Here was my son with scars on his wrists from a previous suicide attempt and this time he came so close it was unreal. What more evidence did they need? An actual corpse? Well, soon they would get that, too.
The last time I saw my son alive was about a week before he died. I heard a loud noise in the driveway and it was my Dickie on his motorcycle. I was glad to see him. Usually, if he were drinking, I wouldn’t let him in. This time it didn’t seem to matter. I picked up a wall plaque that read, “You asked for all things that you might enjoy life. I gave you life that you might enjoy all things.” I gave the plaque to Nick with the pictures I had taken of him on life support in the hospital, hoping they would make a difference. He looked at the pictures but never really said anything and left them behind.
A week or so later, he reached his goal. He was dead. He ran his motorcycle into the guard rail on the Thruway going 120 miles an hour.
The medical examiner wrote suicide on his death certificate because of his previous attempts, and because there were no skid marks on the road at the scene. I pleaded with the examiner and he changed Dickie’s death certificate to read: “Undetermined causes.” I don’t know why, but at the time, it seemed important that his death certificate not read suicide.
I’ve often wondered if the same cops who told me Nick was an informer were the ones who went to the death scene. I often wonder if the cop who laughed and said if Nick died they would all be out of work was the one who found Nick with his leg amputated.

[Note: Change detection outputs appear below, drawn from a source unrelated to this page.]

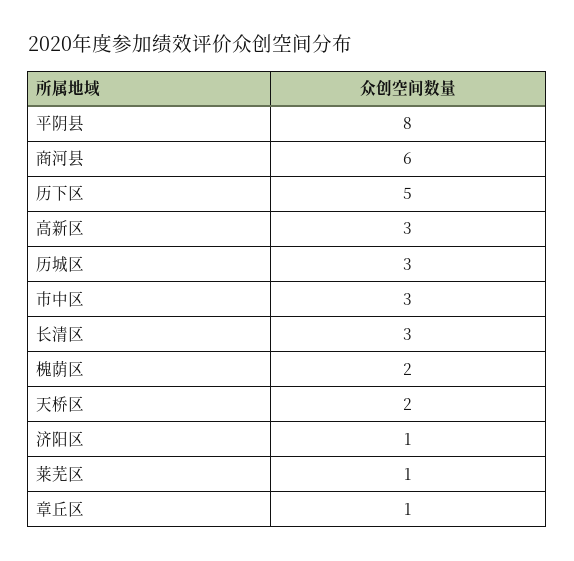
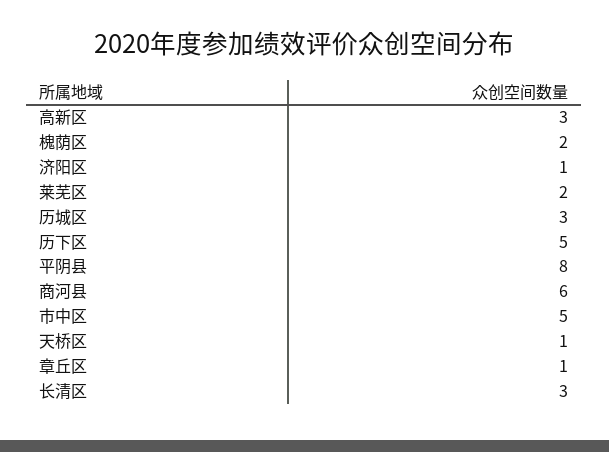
  {
    "平阴县": 8,
    "商河县": 6,
    "历下区": 5,
    "高新区": 3,
    "历城区": 3,
-   "市中区": 3,
+   "市中区": 5,
    "长清区": 3,
    "槐荫区": 2,
-   "天桥区": 2,
+   "天桥区": 1,
    "济阳区": 1,
-   "莱芜区": 1,
+   "莱芜区": 2,
    "章丘区": 1
  }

I often wond3er if the doctor who refused to commit Nick every knew that Nick died.
I often wonder if they know how our family fell apart and split up after Nicks’s death. I bet they don’t even know that Nicks’s younger brother was so devastated that he tried to join Nick and still suffers over his brother’s death. I bet they don’t even know that Nicks’s daughter was born seven months after he died, a little girl he never knew, a little girl who would never know her father.
And I wonder if they that not one day goes by that I don’t think of my Dickie. I suffer more than they can imagine because my Dickie was not just another junkie or just another informer. He was my son and I will always love him and always wonder if it had to happen that way or might he still be here if it weren’t for “the system.”

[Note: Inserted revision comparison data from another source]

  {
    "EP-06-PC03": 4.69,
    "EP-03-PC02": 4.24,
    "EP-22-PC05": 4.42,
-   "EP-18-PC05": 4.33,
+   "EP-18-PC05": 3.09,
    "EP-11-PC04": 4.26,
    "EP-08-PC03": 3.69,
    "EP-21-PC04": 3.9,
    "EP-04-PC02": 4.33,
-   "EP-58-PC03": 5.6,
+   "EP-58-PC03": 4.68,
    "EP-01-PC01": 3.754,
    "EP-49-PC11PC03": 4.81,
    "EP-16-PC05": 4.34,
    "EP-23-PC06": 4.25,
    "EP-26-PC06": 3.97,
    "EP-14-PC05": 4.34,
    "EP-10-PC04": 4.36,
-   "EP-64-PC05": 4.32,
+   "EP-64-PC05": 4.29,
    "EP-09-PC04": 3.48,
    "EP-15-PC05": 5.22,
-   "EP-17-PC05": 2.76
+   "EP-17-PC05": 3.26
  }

I understand that Nick made choices with his life and that no matter how much help was offered, he refused it, but did the police have to use him the worst possible way? They enabled him to go on using and feeling good about it because he was “helping” them to catch dealers. If he’d been made to suffer the consequences of his actions, he might have made different choices. We will never know this, but I wonder how many other kids will die the same way?
Law enforcement and the medical profession let us down. It was a disgrace that a young man so obviously bent on dying was allowed to walk out of a hospital and IE.
I still have the pictures of Dickie in the hospital the last time he failed to kill himself. I’ll always remember our last hug.